Fürs Arbeiten braucht es bekanntermaßen auch mehr, nämlich Produktionsmittel. Im Kapitalismus sind die Arbeitskraft und die Produktionsmittel getrennt und es liegt beim Kapital, dass das Arbeitsvermögen auch realisiert, gearbeitet wird. Wie findet nun Ausbeutung statt? Die Arbeitskraft bekommt nur das als Lohn, was ihre Reproduktion ermöglicht. Die Zeitspanne, die dafür gearbeitet werden muss, nennt Marx »notwendige Arbeit«. Sagen wir bei einem Acht-Stunden-Tag vier Stunden. Alles, was darüber hinausgeht, also die restlichen vier Stunden, ist die »Mehrarbeit«. Das in der Zeit entstandene Wertprodukt (Mehrprodukt) streicht das Kapital ein – die Arbeitskraft verkauft sich zu ihrem Wert, wird nicht beschissen und dennoch ist Profit möglich. Im Lohn gilt der Acht-Stunden-Tag als entgolten, die geleistete Arbeit. Als Skandal erscheint nur, dass zu lange oder zu intensiv gearbeitet wird.
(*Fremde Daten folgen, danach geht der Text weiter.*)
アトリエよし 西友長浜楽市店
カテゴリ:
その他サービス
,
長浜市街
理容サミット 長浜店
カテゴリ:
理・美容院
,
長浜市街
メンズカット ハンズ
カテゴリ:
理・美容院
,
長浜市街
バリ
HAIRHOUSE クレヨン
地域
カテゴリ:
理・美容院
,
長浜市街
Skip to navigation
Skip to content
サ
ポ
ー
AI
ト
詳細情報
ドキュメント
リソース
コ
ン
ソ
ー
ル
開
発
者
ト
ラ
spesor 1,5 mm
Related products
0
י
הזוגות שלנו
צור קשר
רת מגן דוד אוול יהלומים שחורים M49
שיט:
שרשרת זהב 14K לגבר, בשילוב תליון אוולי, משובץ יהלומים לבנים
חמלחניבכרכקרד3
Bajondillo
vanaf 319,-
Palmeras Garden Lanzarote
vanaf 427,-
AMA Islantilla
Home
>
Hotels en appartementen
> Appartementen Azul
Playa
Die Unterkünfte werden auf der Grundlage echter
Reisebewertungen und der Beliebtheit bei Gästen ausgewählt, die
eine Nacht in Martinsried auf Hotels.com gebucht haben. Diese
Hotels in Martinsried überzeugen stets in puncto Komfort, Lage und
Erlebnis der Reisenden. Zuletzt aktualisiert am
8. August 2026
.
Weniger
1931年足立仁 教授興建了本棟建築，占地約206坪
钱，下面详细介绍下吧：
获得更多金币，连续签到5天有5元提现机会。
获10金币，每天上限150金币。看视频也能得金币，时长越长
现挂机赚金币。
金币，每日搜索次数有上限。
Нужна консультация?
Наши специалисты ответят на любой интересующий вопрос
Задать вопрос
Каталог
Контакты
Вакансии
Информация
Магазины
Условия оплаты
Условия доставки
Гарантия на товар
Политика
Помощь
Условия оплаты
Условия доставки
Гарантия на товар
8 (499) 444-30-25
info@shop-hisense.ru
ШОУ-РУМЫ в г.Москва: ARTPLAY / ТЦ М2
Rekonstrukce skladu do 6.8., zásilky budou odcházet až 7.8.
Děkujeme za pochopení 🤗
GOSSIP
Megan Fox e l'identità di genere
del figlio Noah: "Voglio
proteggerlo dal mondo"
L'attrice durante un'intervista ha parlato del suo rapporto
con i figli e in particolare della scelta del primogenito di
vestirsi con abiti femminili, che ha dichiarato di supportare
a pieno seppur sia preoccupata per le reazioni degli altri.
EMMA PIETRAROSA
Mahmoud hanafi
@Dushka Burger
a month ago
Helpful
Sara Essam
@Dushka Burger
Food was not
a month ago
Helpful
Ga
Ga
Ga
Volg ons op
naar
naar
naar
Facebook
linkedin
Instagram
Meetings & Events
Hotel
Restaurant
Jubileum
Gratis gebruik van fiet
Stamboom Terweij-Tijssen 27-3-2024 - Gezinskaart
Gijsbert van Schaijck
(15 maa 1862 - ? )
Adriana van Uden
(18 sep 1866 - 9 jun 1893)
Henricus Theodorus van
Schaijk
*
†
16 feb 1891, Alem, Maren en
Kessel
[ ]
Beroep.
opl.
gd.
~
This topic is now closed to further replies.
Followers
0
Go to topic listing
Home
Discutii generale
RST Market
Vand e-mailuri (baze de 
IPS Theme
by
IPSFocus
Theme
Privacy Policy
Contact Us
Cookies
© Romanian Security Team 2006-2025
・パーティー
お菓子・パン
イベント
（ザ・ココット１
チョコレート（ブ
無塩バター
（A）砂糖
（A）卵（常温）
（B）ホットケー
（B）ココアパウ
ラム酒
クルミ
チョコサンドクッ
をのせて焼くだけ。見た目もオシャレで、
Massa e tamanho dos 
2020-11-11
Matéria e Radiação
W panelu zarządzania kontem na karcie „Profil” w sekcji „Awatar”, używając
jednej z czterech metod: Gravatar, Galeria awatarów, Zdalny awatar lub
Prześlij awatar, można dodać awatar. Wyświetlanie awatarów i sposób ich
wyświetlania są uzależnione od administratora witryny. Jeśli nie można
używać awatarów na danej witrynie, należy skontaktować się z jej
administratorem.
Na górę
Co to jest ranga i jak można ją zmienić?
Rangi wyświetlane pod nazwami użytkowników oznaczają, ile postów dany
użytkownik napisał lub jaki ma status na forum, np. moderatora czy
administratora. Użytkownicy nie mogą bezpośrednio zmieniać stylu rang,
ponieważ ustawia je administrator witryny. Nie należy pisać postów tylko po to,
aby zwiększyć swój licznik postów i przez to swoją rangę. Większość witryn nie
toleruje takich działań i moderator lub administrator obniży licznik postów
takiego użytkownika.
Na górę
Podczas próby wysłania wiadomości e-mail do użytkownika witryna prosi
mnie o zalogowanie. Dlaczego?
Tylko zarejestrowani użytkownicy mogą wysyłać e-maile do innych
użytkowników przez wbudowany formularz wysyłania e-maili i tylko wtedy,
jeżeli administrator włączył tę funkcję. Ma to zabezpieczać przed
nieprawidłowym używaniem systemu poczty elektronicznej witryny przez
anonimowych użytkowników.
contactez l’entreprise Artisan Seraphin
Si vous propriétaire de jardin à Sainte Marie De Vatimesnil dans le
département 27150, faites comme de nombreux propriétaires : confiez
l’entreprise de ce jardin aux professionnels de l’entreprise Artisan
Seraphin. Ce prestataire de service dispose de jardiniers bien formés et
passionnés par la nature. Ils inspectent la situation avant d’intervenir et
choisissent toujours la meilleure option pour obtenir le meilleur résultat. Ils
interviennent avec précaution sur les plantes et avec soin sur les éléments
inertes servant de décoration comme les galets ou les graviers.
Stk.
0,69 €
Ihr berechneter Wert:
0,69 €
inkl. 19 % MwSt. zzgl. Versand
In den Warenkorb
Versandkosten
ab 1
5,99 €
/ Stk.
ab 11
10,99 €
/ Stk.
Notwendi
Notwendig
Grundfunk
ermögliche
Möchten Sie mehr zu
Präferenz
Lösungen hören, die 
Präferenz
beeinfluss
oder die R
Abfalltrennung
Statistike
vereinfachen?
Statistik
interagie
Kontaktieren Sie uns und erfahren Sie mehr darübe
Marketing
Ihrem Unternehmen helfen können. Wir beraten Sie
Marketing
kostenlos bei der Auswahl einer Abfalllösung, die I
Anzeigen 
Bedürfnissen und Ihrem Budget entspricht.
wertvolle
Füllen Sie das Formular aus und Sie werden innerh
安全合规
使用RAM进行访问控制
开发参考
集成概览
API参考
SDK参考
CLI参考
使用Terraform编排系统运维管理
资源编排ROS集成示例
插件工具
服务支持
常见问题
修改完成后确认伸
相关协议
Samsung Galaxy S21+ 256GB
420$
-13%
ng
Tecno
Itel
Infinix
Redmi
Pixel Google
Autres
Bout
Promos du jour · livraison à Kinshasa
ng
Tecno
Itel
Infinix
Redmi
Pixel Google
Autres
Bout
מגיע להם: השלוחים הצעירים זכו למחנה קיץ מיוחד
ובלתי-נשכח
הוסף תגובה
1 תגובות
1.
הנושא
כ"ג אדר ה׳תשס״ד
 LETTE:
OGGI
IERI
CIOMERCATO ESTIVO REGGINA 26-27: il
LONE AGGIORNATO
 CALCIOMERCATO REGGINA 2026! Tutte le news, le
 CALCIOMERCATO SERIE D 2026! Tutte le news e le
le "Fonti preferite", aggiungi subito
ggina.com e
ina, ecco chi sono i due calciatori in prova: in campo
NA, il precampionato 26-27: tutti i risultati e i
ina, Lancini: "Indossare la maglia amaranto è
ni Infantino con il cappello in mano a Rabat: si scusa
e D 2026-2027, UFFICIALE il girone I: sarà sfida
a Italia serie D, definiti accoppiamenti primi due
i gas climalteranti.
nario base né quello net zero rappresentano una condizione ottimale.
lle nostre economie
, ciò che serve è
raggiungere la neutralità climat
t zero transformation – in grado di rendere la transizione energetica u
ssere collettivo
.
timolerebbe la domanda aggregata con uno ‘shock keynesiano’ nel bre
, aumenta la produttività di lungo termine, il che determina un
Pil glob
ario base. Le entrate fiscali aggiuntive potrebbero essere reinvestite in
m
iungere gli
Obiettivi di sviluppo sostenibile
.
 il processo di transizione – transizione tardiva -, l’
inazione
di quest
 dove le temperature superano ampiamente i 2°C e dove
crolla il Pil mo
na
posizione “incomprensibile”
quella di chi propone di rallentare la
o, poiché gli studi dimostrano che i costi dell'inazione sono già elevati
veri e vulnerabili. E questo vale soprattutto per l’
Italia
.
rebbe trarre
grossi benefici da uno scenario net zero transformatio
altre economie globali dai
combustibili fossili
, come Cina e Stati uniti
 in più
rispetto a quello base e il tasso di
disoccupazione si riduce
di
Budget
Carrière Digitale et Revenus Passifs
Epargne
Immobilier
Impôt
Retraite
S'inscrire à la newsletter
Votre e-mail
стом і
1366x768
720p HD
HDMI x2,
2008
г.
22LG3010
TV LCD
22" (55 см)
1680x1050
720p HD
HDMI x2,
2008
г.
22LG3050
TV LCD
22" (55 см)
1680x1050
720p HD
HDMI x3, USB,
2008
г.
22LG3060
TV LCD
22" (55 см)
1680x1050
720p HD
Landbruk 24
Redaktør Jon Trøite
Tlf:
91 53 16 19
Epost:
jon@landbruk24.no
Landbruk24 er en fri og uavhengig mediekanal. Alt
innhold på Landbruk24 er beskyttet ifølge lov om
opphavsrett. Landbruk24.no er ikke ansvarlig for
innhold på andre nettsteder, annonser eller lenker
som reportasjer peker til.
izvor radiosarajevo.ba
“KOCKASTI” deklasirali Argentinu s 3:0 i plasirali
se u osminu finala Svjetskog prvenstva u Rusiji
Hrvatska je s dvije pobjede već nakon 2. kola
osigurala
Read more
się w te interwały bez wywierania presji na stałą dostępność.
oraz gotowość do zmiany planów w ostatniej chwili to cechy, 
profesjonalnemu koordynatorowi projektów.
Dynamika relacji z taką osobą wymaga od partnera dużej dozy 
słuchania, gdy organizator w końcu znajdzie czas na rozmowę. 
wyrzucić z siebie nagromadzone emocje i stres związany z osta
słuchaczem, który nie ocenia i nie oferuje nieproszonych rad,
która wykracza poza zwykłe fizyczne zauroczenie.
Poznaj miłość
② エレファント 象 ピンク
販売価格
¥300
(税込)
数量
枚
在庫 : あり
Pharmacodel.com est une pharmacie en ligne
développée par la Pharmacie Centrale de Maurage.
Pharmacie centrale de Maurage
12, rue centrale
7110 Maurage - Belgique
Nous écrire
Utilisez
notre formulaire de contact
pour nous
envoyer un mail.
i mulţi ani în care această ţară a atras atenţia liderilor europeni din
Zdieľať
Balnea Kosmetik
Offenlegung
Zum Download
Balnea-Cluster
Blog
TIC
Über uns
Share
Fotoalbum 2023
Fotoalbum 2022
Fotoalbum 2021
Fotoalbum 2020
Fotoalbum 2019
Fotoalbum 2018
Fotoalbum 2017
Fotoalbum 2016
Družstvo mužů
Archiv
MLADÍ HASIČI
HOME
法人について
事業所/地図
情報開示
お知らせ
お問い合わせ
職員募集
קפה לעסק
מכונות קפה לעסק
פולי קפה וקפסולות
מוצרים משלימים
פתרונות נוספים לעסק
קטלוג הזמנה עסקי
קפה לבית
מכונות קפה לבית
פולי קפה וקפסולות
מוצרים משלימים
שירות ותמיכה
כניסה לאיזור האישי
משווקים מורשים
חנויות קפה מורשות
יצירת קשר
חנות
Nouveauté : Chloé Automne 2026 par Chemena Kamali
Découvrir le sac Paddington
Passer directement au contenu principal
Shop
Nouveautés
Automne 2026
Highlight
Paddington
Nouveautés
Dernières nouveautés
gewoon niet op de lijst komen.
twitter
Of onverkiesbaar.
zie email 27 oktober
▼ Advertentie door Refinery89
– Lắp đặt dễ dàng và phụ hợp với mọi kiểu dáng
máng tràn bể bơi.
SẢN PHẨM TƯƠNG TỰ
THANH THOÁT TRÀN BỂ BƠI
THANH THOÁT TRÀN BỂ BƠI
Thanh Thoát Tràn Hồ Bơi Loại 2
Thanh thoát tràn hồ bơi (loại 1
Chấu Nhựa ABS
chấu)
Der Kampf für eine kürzere Wochenarbeitszeit und weniger Lebensarbeitszeit ist dennoch ein sehr wichtiger gesellschaftlicher Kampf. Er hat zum Ziel, die Kontrolle des Kapitals über die Lebenszeit zurückzudrängen. Voraussetzung hierfür ist jedoch, dass das, was als lebensnotwendig gilt, nicht gleichermaßen sinkt. Und nicht erst seit Hartz IV wird genau hier Hand angelegt. Wenn die Politik über »Zumutbarkeitsregelungen«, das »Lohnabstandsgebot« und soziale Leistungen oder die Höhe der menschenwürdigen Mindestsicherung diskutiert, dann hat sie immer auch das Lohnniveau im Blick. Ein gewerkschaftlicher Kampf für kürzere Arbeitszeit muss deshalb einhergehen mit einem Kampf für gute Lebensbedingungen für diejenigen, die nicht arbeiten können oder wollen, nicht ihre Arbeitskraft verkaufen.

Ingo Stützle

Erschienen in: ak – analyse & kritik. Zeitung für linke Debatte und Praxis, Nr. 610 vom 17.11.2015.